Les Occidentaux sortent affaiblis et humiliés par leur exclusion du règlement diplomatique. De plus, la sécurité énergétique de l’Union européenne est compromise par le rapprochement des forces russes à proximité des oléoducs et gazoducs qui avaient été construits hors de portée de la menace russe. Le nouveau gouvernement américain entend rétablir l’influence des États-Unis dans la région. Ces derniers peuvent jouer sur leurs liens stratégiques avec la Géorgie et leur forte implication dans les hydrocarbures produits ou transitant par l’Azerbaïdjan. La reconnaissance du génocide arménien par le nouveau gouvernement américain (24 avril 2021) sonne comme un avertissement pour Ankara et Bakou. En outre, Washington et Bruxelles seuls disposent des moyens requis pour financer la reconstruction et la modernisation des zones dévastées par le conflit. Comme en Syrie, l’influence russe se heurte au mur de l’argent. Pour pallier cette insuffisance, Moscou n’a qu’une alternative : retarder indéfiniment le règlement politique, donc la reconstruction, ou associer les Occidentaux à une solution négociée, donc au financement de la reconstruction.
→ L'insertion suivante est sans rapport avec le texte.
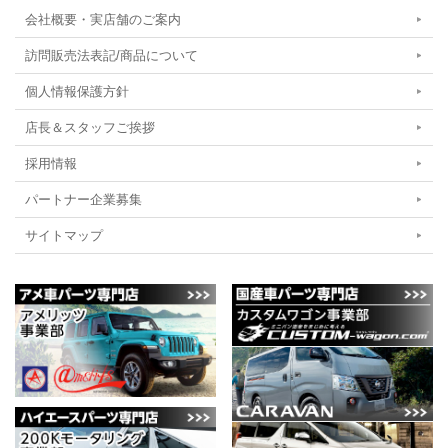
会社概要・実店舗のご案内
訪問販売法表記/商品について
個人情報保護方針
店長＆スタッフご挨拶
採用情報
パートナー企業募集
サイトマップ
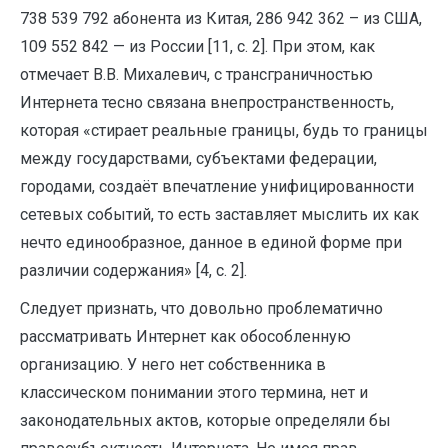
738 539 792 абонента из Китая, 286 942 362 – из США,
109 552 842 — из России [11, с. 2]. При этом, как
отмечает В.В. Михалевич, с трансграничностью
Интернета тесно связана внепространственность,
которая «стирает реальные границы, будь то границы
между государствами, субъектами федерации,
городами, создаёт впечатление унифицированности
сетевых событий, то есть заставляет мыслить их как
нечто единообразное, данное в единой форме при
различии содержания» [4, с. 2].
Следует признать, что довольно проблематично
рассматривать Интернет как обособленную
организацию. У него нет собственника в
классическом понимании этого термина, нет и
законодательных актов, которые определяли бы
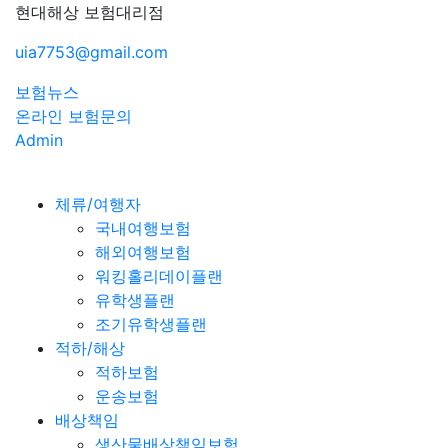
현대해상 보험대리점
uia7753@gmail.com
보험뉴스
온라인 보험문의
Admin
체류/여행자
국내여행보험
해외여행보험
워킹홀리데이플랜
유학생플랜
조기유학생플랜
적하/해상
적하보험
운송보험
배상책임
생산물배상책임보험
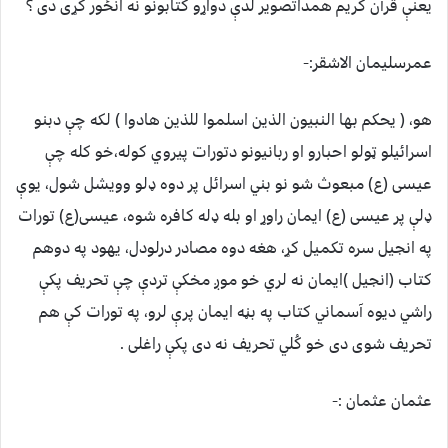
یعنې قرآن کریم همداتصویر لدې دواړو کتابونو نه انځور کړی دی ؟
عمرسلیمان الاشقر:-
هو، ( یحکم بها النبیون الذین اسلموا للذین هادوا ) لکه چې دبنو
اسرائیلو ټولو احبارو او ربانیونو دتورات پیروي کوله،خو کله چې
عیسی (ع) مبعوث شو نو بني اسرائل پر دوه ډلو وویشل شول، یوې
ډلې پر عیسی (ع) ایمان راوړ او بله ډله کافره شوه، عیسی(ع) تورات
په انجیل سره تکمیل کړ، هغه دوه مصادر درلودل، یهود په دوهم
کتاب (انجیل )ایمان نه لري خو موږ مخکې تردې چې تحریف پکې
راشي دیوه آسماني کتاب په بڼه ایمان پرې لرو، په تورات کې هم
تحریف شوی دی خو کُلي تحریف نه دی پکې راغلی .
عثمان عثمان :-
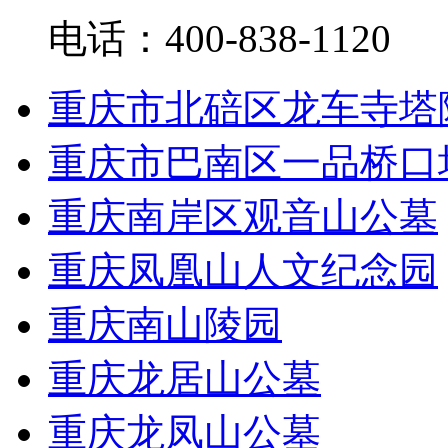
电话：400-838-1120
重庆市北碚区龙车寺塔
重庆市巴南区一品桥口
重庆南岸区观音山公墓
重庆凤凰山人文纪念园
重庆南山陵园
重庆龙居山公墓
重庆龙凤山公墓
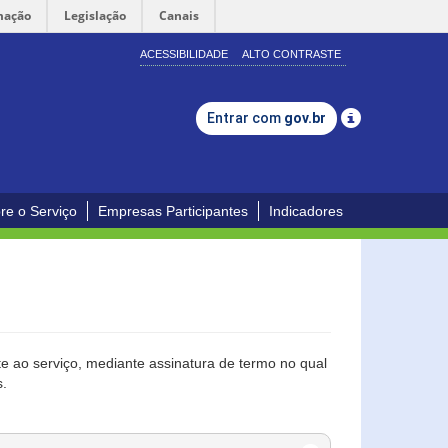
mação
Legislação
Canais
ACESSIBILIDADE
ALTO CONTRASTE
Entrar com
gov.br
re o Serviço
Empresas Participantes
Indicadores
 ao serviço, mediante assinatura de termo no qual
s.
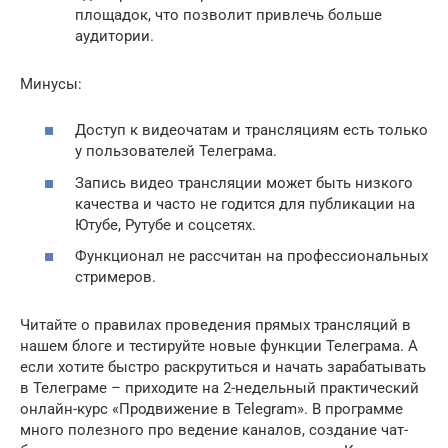
площадок, что позволит привлечь больше
аудитории.
Минусы:
Доступ к видеочатам и трансляциям есть только
у пользователей Телеграма.
Запись видео трансляции может быть низкого
качества и часто не годится для публикации на
Ютубе, Рутубе и соцсетях.
Функционал не рассчитан на профессиональных
стримеров.
Читайте о правилах проведения прямых трансляций в
нашем блоге и тестируйте новые функции Телеграма. А
если хотите быстро раскрутиться и начать зарабатывать
в Телеграме – приходите на 2-недельный практический
онлайн-курс «Продвижение в Telegram». В программе
много полезного про ведение каналов, создание чат-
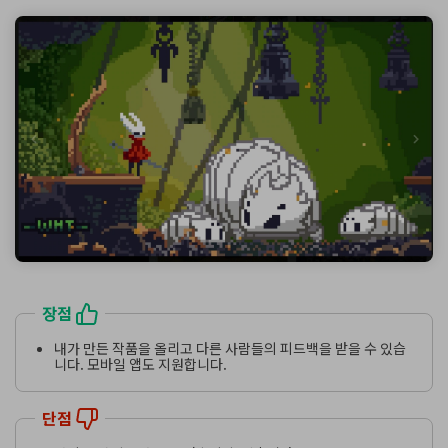
장점
내가 만든 작품을 올리고 다른 사람들의 피드백을 받을 수 있습
니다. 모바일 앱도 지원합니다.
단점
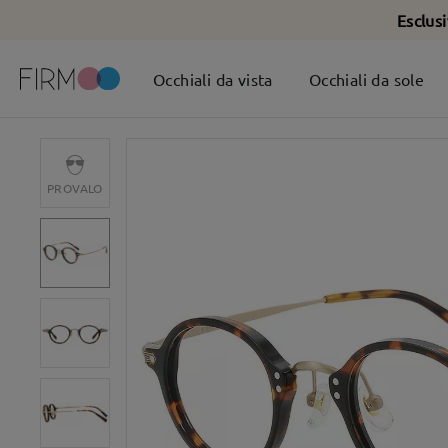
Esclus
Occhiali da vista
Occhiali da sole
PROVALO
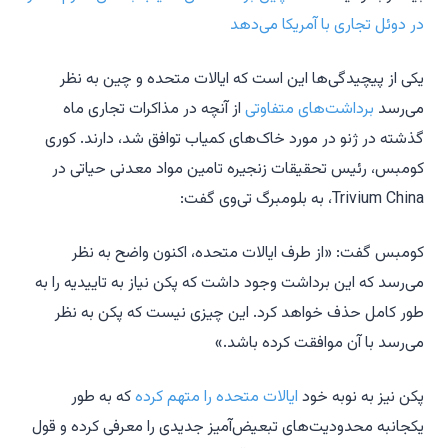
در دوئل تجاری با آمریکا می‌دهد
یکی از پیچیدگی‌ها این است که ایالات متحده و چین به نظر
می‌رسد
برداشت‌های متفاوتی
از آنچه در مذاکرات تجاری ماه
گذشته در ژنو در مورد خاک‌های کمیاب توافق شد، دارند. کوری
کومبس، رئیس تحقیقات زنجیره تامین مواد معدنی حیاتی در
Trivium China، به بلومبرگ تی‌وی گفت:
کومبس گفت: «از طرف ایالات متحده، اکنون واضح به نظر
می‌رسد که این برداشت وجود داشت که پکن نیاز به تاییدیه را به
طور کامل حذف خواهد کرد. این چیزی نیست که پکن به نظر
می‌رسد با آن موافقت کرده باشد.»
پکن نیز به نوبه خود
ایالات متحده را متهم کرده
که به طور
یکجانبه محدودیت‌های تبعیض‌آمیز جدیدی را معرفی کرده و قول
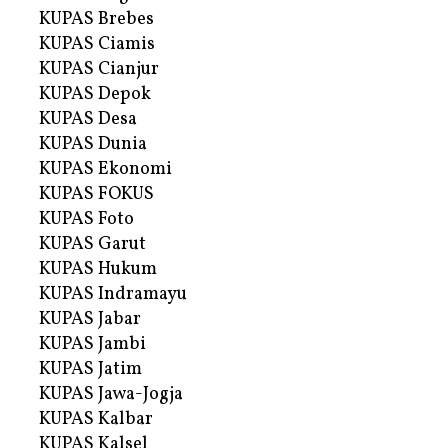
KUPAS Brebes
KUPAS Ciamis
KUPAS Cianjur
KUPAS Depok
KUPAS Desa
KUPAS Dunia
KUPAS Ekonomi
KUPAS FOKUS
KUPAS Foto
KUPAS Garut
KUPAS Hukum
KUPAS Indramayu
KUPAS Jabar
KUPAS Jambi
KUPAS Jatim
KUPAS Jawa-Jogja
KUPAS Kalbar
KUPAS Kalsel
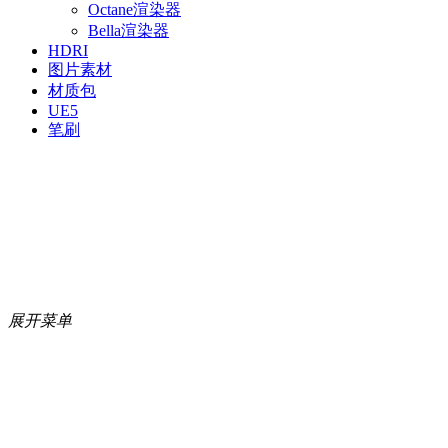
Octane渲染器
Bella渲染器
HDRI
图片素材
材质包
UE5
笔刷
展开菜单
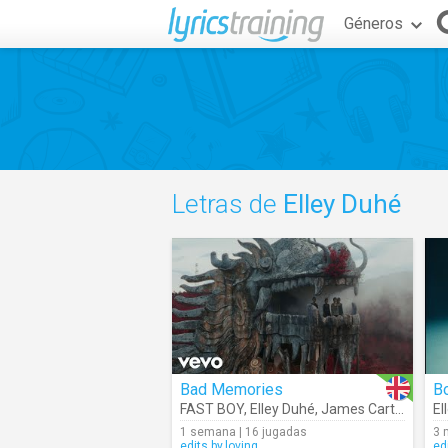
Géneros
Letras de
Elley Duhé
Bad Memories
B
FAST BOY
,
Elley Duhé
,
James Carter
,
Medu
El
1 semana | 16 jugadas
3 
edits.by.loving
ed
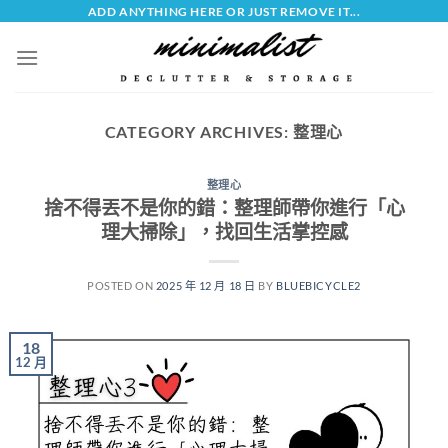
Skip
ADD ANYTHING HERE OR JUST REMOVE IT...
to
content
CATEGORY ARCHIVES:
整理心
整理心
捨不得丟不是你的錯：整理師帶你進行「心
理大掃除」，找回生活掌控感
POSTED ON
2025 年 12 月 18 日
BY
BLUEBICYCLE2
18
12 月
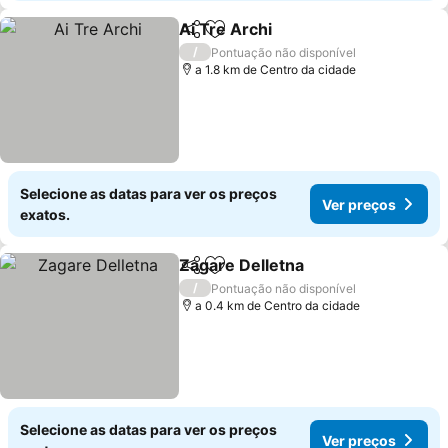
Ai Tre Archi
Partilhar
Adicionar aos favoritos
Ver preços
/
Pontuação não disponível
a 1.8 km de Centro da cidade
Selecione as datas para ver os preços
Ver preços
exatos.
Zagare Delletna
Partilhar
Adicionar aos favoritos
Ver preço
/
Pontuação não disponível
a 0.4 km de Centro da cidade
Selecione as datas para ver os preços
Ver preços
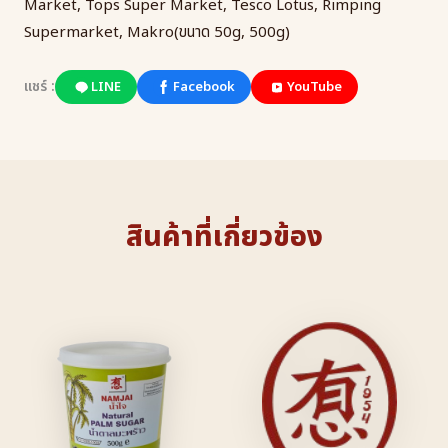
Market, Tops Super Market, Tesco Lotus, Rimping
Supermarket, Makro(ขนาด 50g, 500g)
แชร์ :
LINE
Facebook
YouTube
สินค้าที่เกี่ยวข้อง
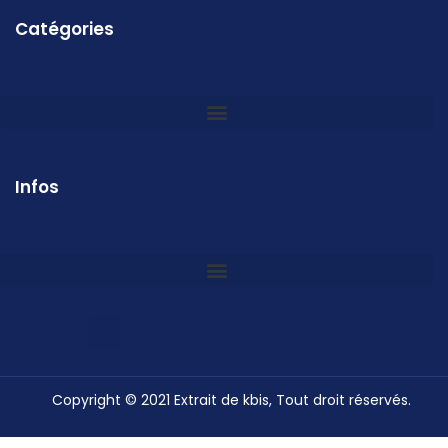
Catégories
Infos
Copyright © 2021 Extrait de kbis, Tout droit réservés.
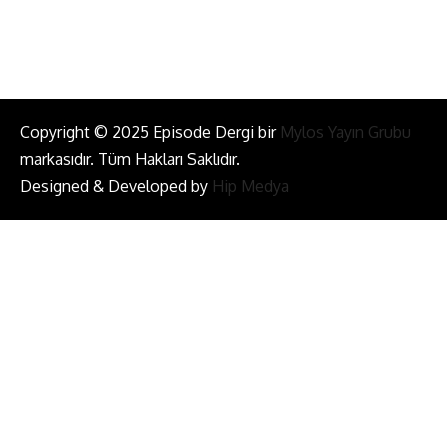
Bizi Takip Et!
Copyright © 2025 Episode Dergi bir
Mylos Yayın Grubu
markasıdır. Tüm Hakları Saklıdır.
Designed & Developed by
Hip Medya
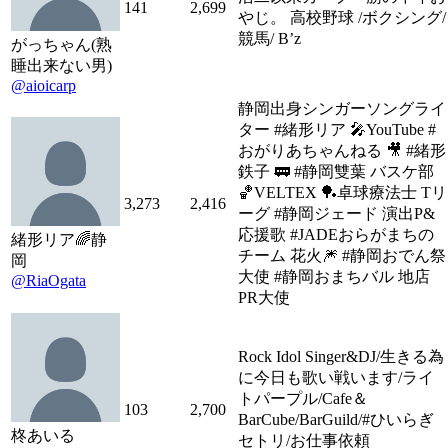
141
2,699
やじ。 高校野球 /ボクシング/
競馬/ B’z
がっちゃん(熟
睡出来ない男)
@aioicarp
静岡出身シンガーソングライ
ター #緒形リア 🎤YouTube #
おがりあちゃんねる 🎥 #緒形
鉄子 🚃 #静岡雙葉 バスケ部
🏀VELTEX 🏓卓球療法士 Tリ
3,273
2,416
ーグ #静岡ジェード 演出P&
応援歌 #JADEおらがまちの
緒形リア🌈静
チーム 花火🎆 #静岡おでん祭
岡
大使 #静岡おまちバル 地店
@RiaOgata
PR大使
Rock Idol Singer&DJ/生きる為
に今日も歌い戦います/ライ
トパープル/Cafe＆
103
2,700
BarCube/BarGuild/#ひいらぎ
柊あいる
セトリ/お仕事依頼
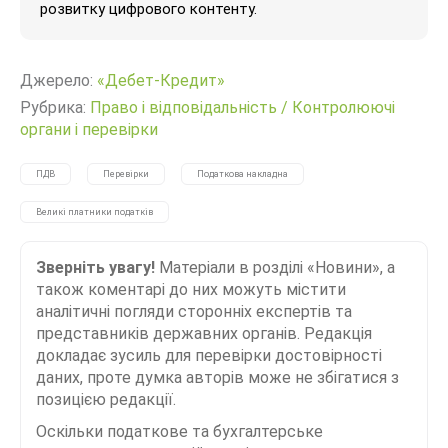
розвитку цифрового контенту.
Джерело:
«Дебет-Кредит»
Рубрика:
Право і відповідальність
/
Контролюючі
органи і перевірки
ПДВ
Перевірки
Податкова накладна
Великі платники податків
Зверніть увагу!
Матеріали в розділі «Новини», а
також коментарі до них можуть містити
аналітичні погляди сторонніх експертів та
представників державних органів. Редакція
докладає зусиль для перевірки достовірності
даних, проте думка авторів може не збігатися з
позицією редакції.
Оскільки податкове та бухгалтерське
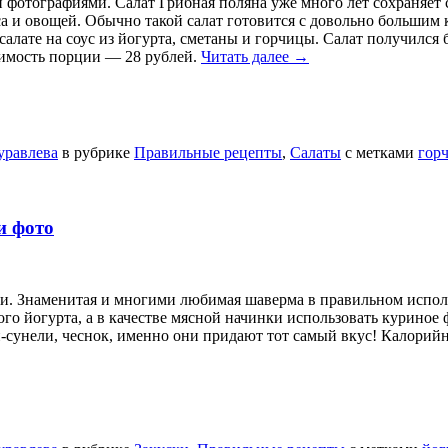
фотографиями. Салат Грибная поляна уже много лет сохраняет с
са и овощей. Обычно такой салат готовится с довольно большим
салате на соус из йогурта, сметаны и горчицы. Салат получился 
оимость порции — 28 рублей.
Читать далее
→
уравлева
в рубрике
Правильные рецепты
,
Салаты
с метками
гор
и фото
и. Знаменитая и многими любимая шаверма в правильном испо
ого йогурта, а в качестве мясной начинки использовать куриное
сунели, чеснок, именно они придают тот самый вкус! Калорийн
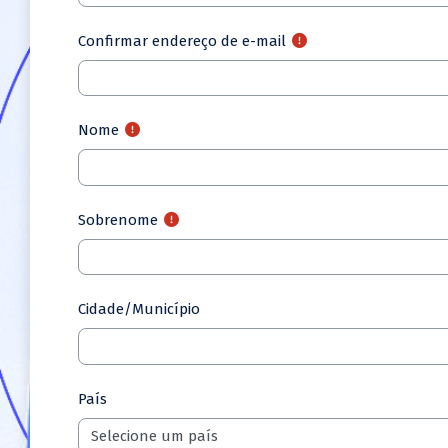
Confirmar endereço de e-mail
Nome
Sobrenome
Cidade/Município
País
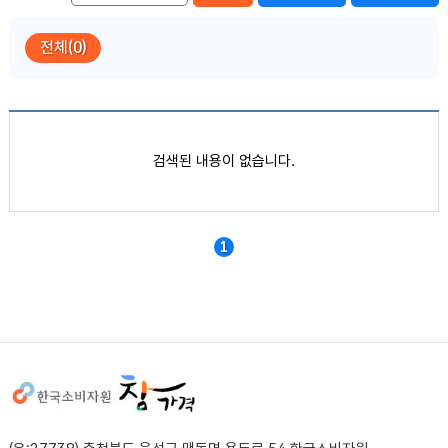
전체(0)
품목별 가격정보
검색된 내용이 없습니다.
1
사이트정보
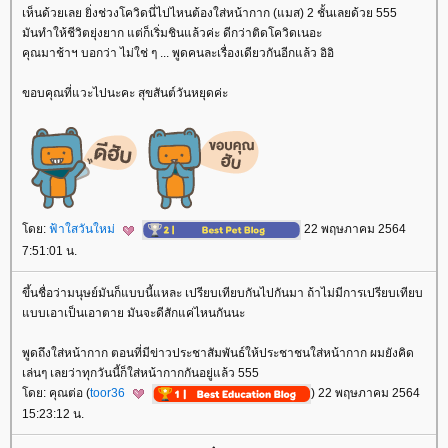
เห็นด้วยเลย ยิ่งช่วงโควิดนี่ไปไหนต้องใส่หน้ากาก (แมส) 2 ชั้นเลยด้วย 555
มันทำให้ชีวิตยุ่งยาก แต่ก็เริ่มชินแล้วค่ะ ดีกว่าติดโควิดเนอะ
คุณมาช้าฯ บอกว่า ไม่ใช่ ๆ ... พูดคนละเรื่องเดียวกันอีกแล้ว อิอิ
ขอบคุณที่แวะไปนะคะ สุขสันต์วันหยุดค่ะ
ดย:
ฟ้าใสวันใหม่
22 พฤษภาคม 2564
7:51:01 น.
ขึ้นชื่อว่ามนุษย์มันก็แบบนี้แหละ เปรียบเทียบกันไปกันมา ถ้าไม่มีการเปรียบเทียบ
บบเอาเป็นเอาตาย มันจะดีสักแค่ไหนกันนะ
พูดถึงใส่หน้ากาก ตอนที่มีข่าวประชาสัมพันธ์ให้ประชาชนใส่หน้ากาก ผมยังคิด
เล่นๆ เลยว่าทุกวันนี้ก็ใส่หน้ากากกันอยู่แล้ว 555
ดย: คุณต่อ (
toor36
) 22 พฤษภาคม 2564
15:23:12 น.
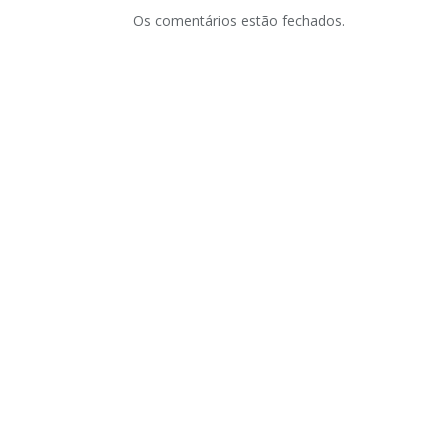
Os comentários estão fechados.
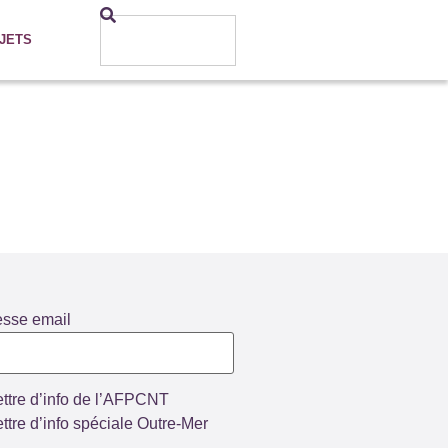
JETS
esse email
ttre d’info de l’AFPCNT
ttre d’info spéciale Outre-Mer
Enfin, ce conflit s’est déroulé et s’achève au détriment de ce qui reste de la communauté internationale bâtie après la Seconde Guerre mondiale. L’accord de cessez-le-feu ne respecte pas les critères définis pour les opérations de maintien de la paix : le déploiement des forces russes se fait sans mandat du Conseil de sécurité de l’ONU, sans limite dans le temps, sans définition claire et précise de sa mission. Le contingent appartient à un seul pays et opère sur le territoire d’un État limitrophe. Après l’annexion de la Crimée par la Russie en 2014 et alors que la Chine accapare impunément la mer de Chine du Sud, la Seconde guerre du Haut-Karabakh confirme le retour à la politique de puissance militaire pour modifier les territoires. L’histoire nous enseigne que cela mène le plus souvent à la multiplication et à l’amplification des conflits, voire à l’embrasement mondial. Le rejet des règles se traduisit également par l’utilisation d’armes prohibées [53] (armes à sous-munitions, bombes au phosphore). Dès le 3 novembre 2020, la Haut-Commissaire des Nations Unies aux droits de l’homme, Michelle Bachelet, exprimait son inquiétude face à la poursuite des attaques aveugles dans les zones peuplées dans et autour de la zone de conflit du Haut-Karabakh, en violation du droit international humanitaire, et avertissait qu’elles pourraient constituer des crimes de guerre. Ceux-ci commencèrent à être documentés le mois suivant [54].

En attendant la paix

La Russie n’a rien perdu, du moins à court terme. Mais la suite demeure aléatoire. Pourra-t-elle assumer le fardeau financier et militaire supplémentaire de l’interposition et… de la dépendance accrue de l’Arménie ? Réussira-t-elle là où le Groupe de Minsk a échoué et trouvera-t-elle une solution politique à la question du Haut-Karabakh ? Pourrait-elle la financer ? Quelles seraient les conséquences d’un échec et Moscou aurait-elle les moyens d’y faire face ? Comment gérera-t-elle ses relations avec la Turquie, frustrée par sa “victoire en demi-teinte“ [55] ? Quelle sera l’influence de la partie de la population azerbaïdjanaise hostile à la présence militaire russe ? Ilham Aliev en pâtira-t-il ou ne l’instrumentalisera-t-il pas pour restaurer l’indépendance de son pays ? Comment évoluera l’Arménie sur le plan politique ? Ses dirigeants entameront-ils la réconciliation avec l’Azerbaïdjan ou persisteront-ils dans ce que le président Aliev qualifie d’azerbaïdjanophobie [56] doublée de turcophobie ? Le président Aliev est-il sincère ou cherche-t-il à placer durablement l’Arménie en position défavorable vis-à-vis de la communauté internationale ? Les Occidentaux accepteront-ils sans réagir de se trouver évincés d’une région où leurs intérêts (notamment énergétiques) sont en jeu ? Et si le principe de distinction, la proportionnalité, l’interdiction d’utiliser des méthodes inacceptables et le principe général d’humanité sont abandonnés, vers quelle barbarie l’humanité régresse-t-elle ? À l’ère nucléaire et dans un contexte de dégradation environnementale hautement belligène, cela ne présage rien de bon.